Exciting that, cycling alongside 250mph trains.  Well, it would be…

As ever, Roger Geffen, of Cycling UK, their ever optimistic policy director, thinks it is not too late for HS2 to follow the design for the cycle route.  

Olympic  gold medallist Chris Boardman, Greater Manchester’s cycling and walking commissioner, is disappointed, just as he was at the failure of government to fund the Get Britain Cycling Report a year or two ago.  HS2 is the latest in a long line of cycling initiatives to get the thumbs down when it comes to paying for them.
The government is prepared to sink £billions into the controversial railway linking London to Birmingham, Leeds and Manchester, but they have no intention of funding the cycle route.

As usual, it will be left to Local Authorities to find money they haven’t got - because government has cut their funding.

So the seven million people estimated to be living within a 10-minute bike ride of the “proposed” cycle route should be prepared to be disappointed. 

The most frustrated man of all is surely John Grimshaw, the engineer who helped write the study into HS2 national cycleway.  For Grimshaw is the daddy of them all when it comes to planning cycleways in the UK. He gave us the Sustrans National Cycle Route completed in 2005, comprising 14,000 miles of traffic-free and mostly lightly trafficked roads throughout the UK.

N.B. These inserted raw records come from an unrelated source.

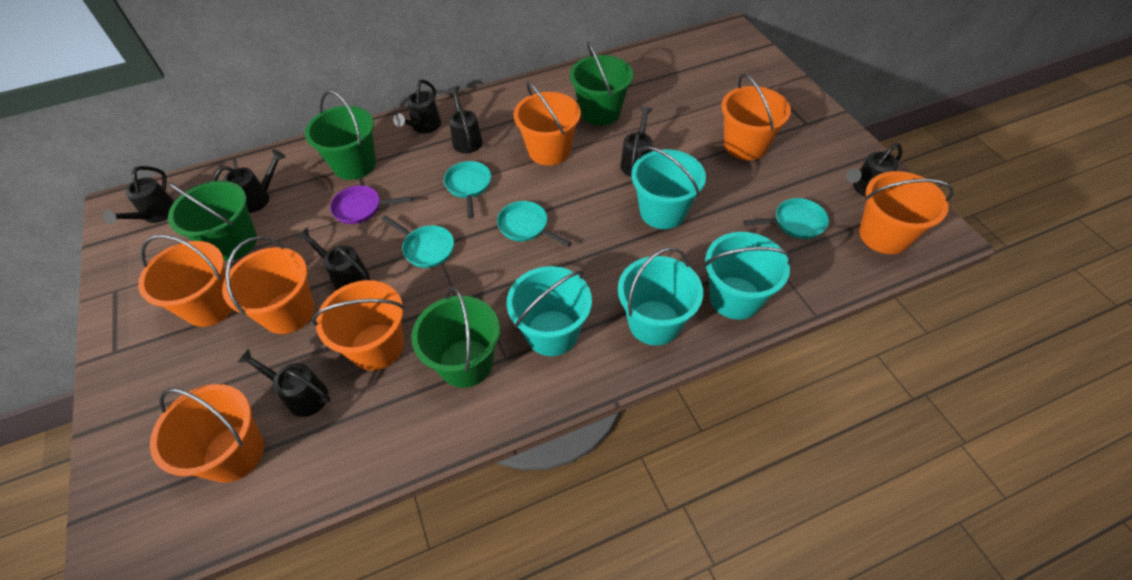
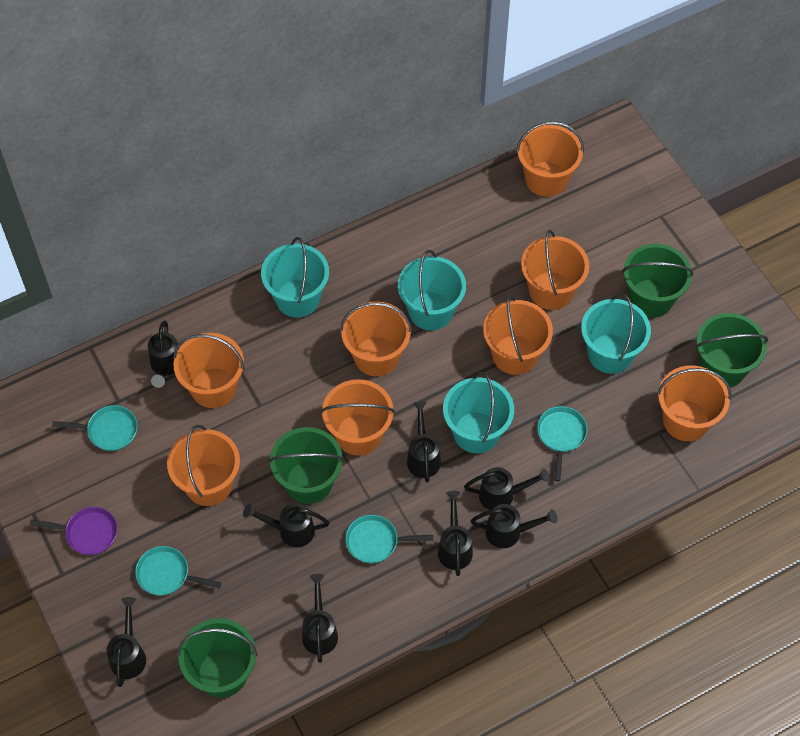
orange bucket: [138,235,233,327] [150,384,264,483] [222,237,315,334] [312,280,405,371] [514,82,581,166] [721,74,791,160] [859,171,954,254] = 7 -> [167,425,240,506] [173,333,245,408] [321,379,395,456] [340,301,412,376] [483,295,553,375] [516,121,584,197] [521,230,589,310] [657,365,731,441] = 8

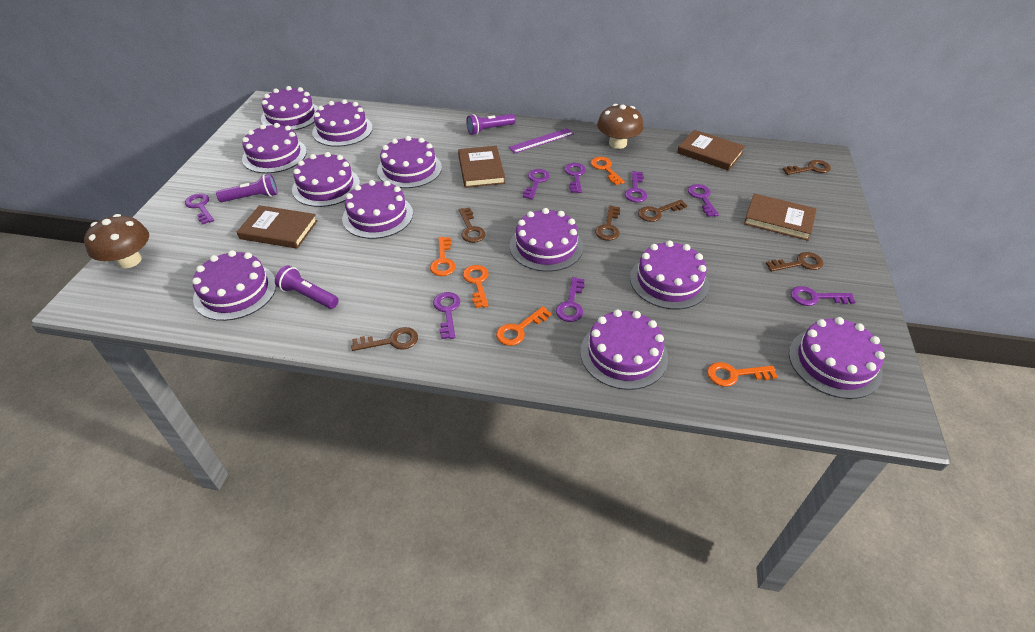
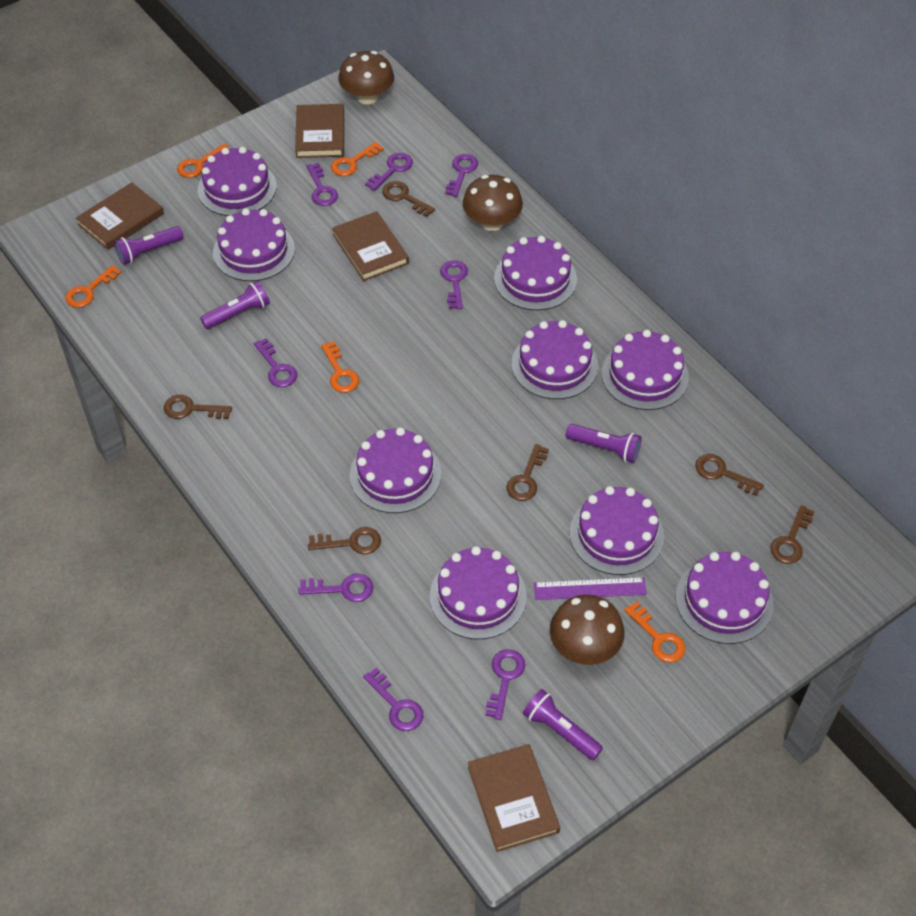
brown mushroom: [84,214,149,268] [597,104,644,149] = 2 -> [339,51,394,104] [463,175,523,231] [550,594,624,665] = 3
purple cake: [192,250,276,321] [242,123,307,173] [261,86,318,130] [292,152,360,207] [312,99,373,147] [342,180,413,239] [377,136,442,188] [510,208,583,272] [580,309,668,390] [630,241,709,309] [789,317,885,399] = 11 -> [198,147,277,216] [213,208,295,281] [350,428,441,513] [430,546,527,640] [494,236,577,310] [512,320,598,399] [570,486,664,575] [601,330,689,410] [675,552,774,644] = 9
purple flashlight: [216,174,278,202] [275,265,339,309] [466,114,516,135] = 3 -> [114,226,183,265] [200,281,270,329] [523,689,603,760] [566,424,641,463] = 4

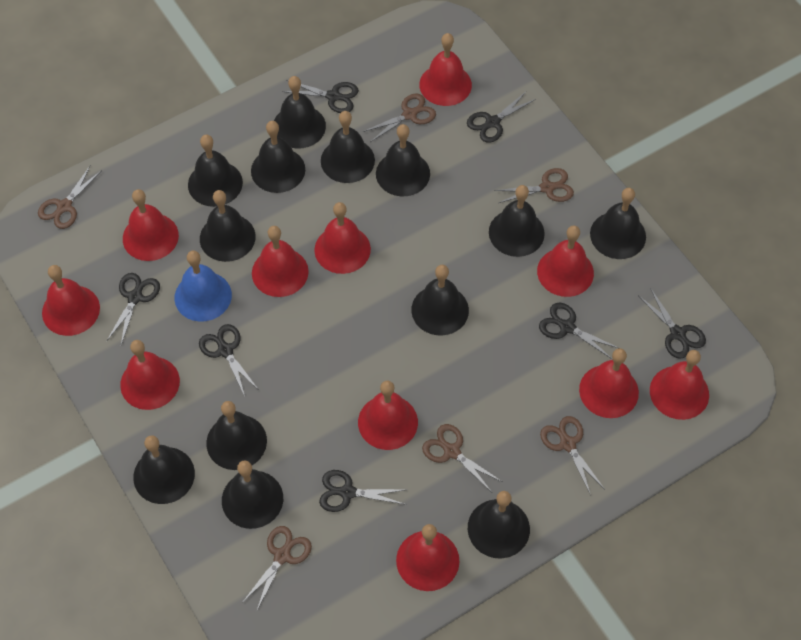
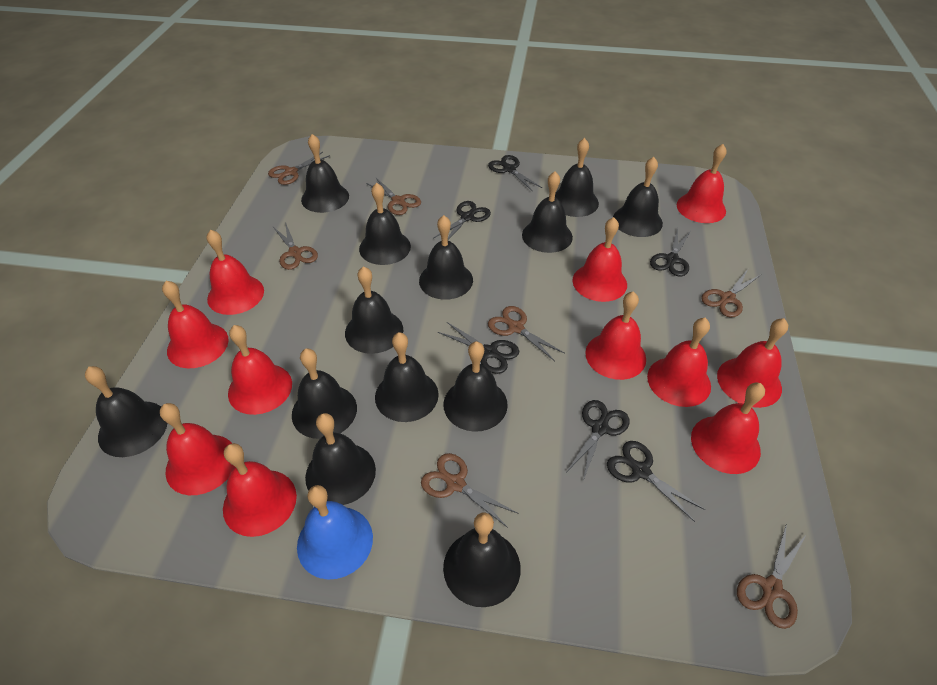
black scissors: [106,273,160,345] [199,324,259,396] [282,80,359,113] [319,470,407,512] [467,91,536,143] [539,303,619,360] [638,288,706,359] = 7 -> [434,201,491,240] [438,322,519,374] [488,155,542,192] [567,400,630,480] [607,441,705,522] [650,228,691,276] = 6
brown scissors: [38,165,102,229] [242,526,312,612] [363,93,436,142] [422,424,502,492] [494,168,574,203] [540,416,604,495] = 6 -> [268,152,330,185] [273,222,318,270] [366,177,421,215] [421,453,519,528] [488,306,564,361] [701,269,762,317] [737,523,807,629] = 7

It is the jewel in the cycling crown, albeit the only one, and was Lottery funded to the tune of £42.5m through the Millennium Commission.

Back in 1996, cycling’s friend Steven Norris, then Minister for Local Transport and Road Safety at the Department of Transport, launched an excellent “Cycle-friendly Infrastructure Guidelines for planning and Design”.

But there was never any serious money made available to enable local authorities to implement it, even if their own highway engineers were of a mind to and they never were anyway.

1996 saw a double whammy, for also in that year, the Conservatives gave us the National Cycling Strategy - with no money.

Labour gave it a few peanuts a decade later and Cycling England was formed to spend it – with the likes of Grimshaw and transport and cycling expert Christian Wolmar on the board. They did an excellent job, helping to promote the creation of over 20 cycling demonstration towns all featuring small but successful cycling schemes.

It was too good to last and Cycling England was closed down by Chancellor Phillip Hammond.

Then a couple of years ago the government announced the Get Britain Cycling report to great fanfare.  But hopes were dashed when they refused to give it cabinet backing, once again leaving it to cash-strapped Local Authorities who have done nothing worth speaking of.

Where are they now, these reports?

My bet is they were all confiscated by the Roads Lobby – who see any grand cycling development as a threat to King Car – and all of these cycling reports are gathering dust in the Warehouse of Lost Dreams.